Pavel Begunkov Jan. 28, 2021, 12:27 p.m. UTC | #5
On 28/01/2021 12:10, Ming Lei wrote:
> On Tue, Jan 05, 2021 at 07:43:38PM +0000, Pavel Begunkov wrote:
>> blk_bio_segment_split() is very heavy, but the current fast path covers
>> only one-segment under PAGE_SIZE bios. Add another one by estimating an
>> upper bound of sectors a bio can contain.
>>
>> One restricting factor here is queue_max_segment_size(), which it
>> compare against full iter size to not dig into bvecs. By default it's
>> 64KB, and so for requests under 64KB, but for those falling under the
>> conditions it's much faster.
>>
>> Signed-off-by: Pavel Begunkov <asml.silence@gmail.com>
>> ---
>>  block/blk-merge.c | 29 +++++++++++++++++++++++++----
>>  1 file changed, 25 insertions(+), 4 deletions(-)

### Information supplied
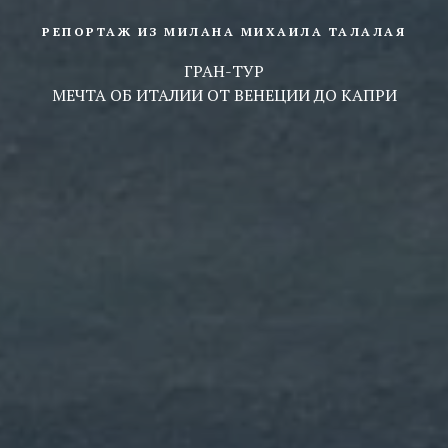
РЕПОРТАЖ ИЗ МИЛАНА МИХАИЛА ТАЛАЛАЯ
ГРАН-ТУР
МЕЧТА ОБ ИТАЛИИ ОТ ВЕНЕЦИИ ДО КАПРИ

### How to complete this task
Could you reproduce the passage of the block-layer patch thread between "Pavel Begunkov Jan." and "bio can contain.", inclusive, word for word?

### Task output
Pavel Begunkov Jan. 28, 2021, 12:27 p.m. UTC | #5
On 28/01/2021 12:10, Ming Lei wrote:
> On Tue, Jan 05, 2021 at 07:43:38PM +0000, Pavel Begunkov wrote:
>> blk_bio_segment_split() is very heavy, but the current fast path covers
>> only one-segment under PAGE_SIZE bios. Add another one by estimating an
>> upper bound of sectors a bio can contain.